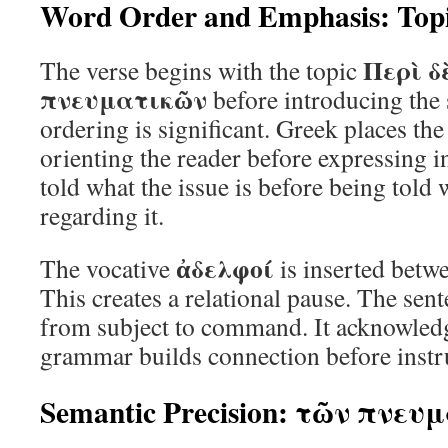
Word Order and Emphasis: Topi
Περὶ δ
The verse begins with the topic
πνευματικῶν
before introducing the 
ordering is significant. Greek places the 
orienting the reader before expressing i
told what the issue is before being told
regarding it.
ἀδελφοί
The vocative
is inserted betwe
This creates a relational pause. The sen
from subject to command. It acknowledg
grammar builds connection before instr
Semantic Precision: τῶν πνευ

◆ ◆ ◆

## Directions for this task
The result should be an exact copy of every entry above, with no pictures included.

## Problem solution
Word Order and Emphasis: Topi
Περὶ δ
The verse begins with the topic
πνευματικῶν
before introducing the 
ordering is significant. Greek places the 
orienting the reader before expressing i
told what the issue is before being told
regarding it.
ἀδελφοί
The vocative
is inserted betwe
This creates a relational pause. The sen
from subject to command. It acknowledg
grammar builds connection before instr
Semantic Precision: τῶν πνευ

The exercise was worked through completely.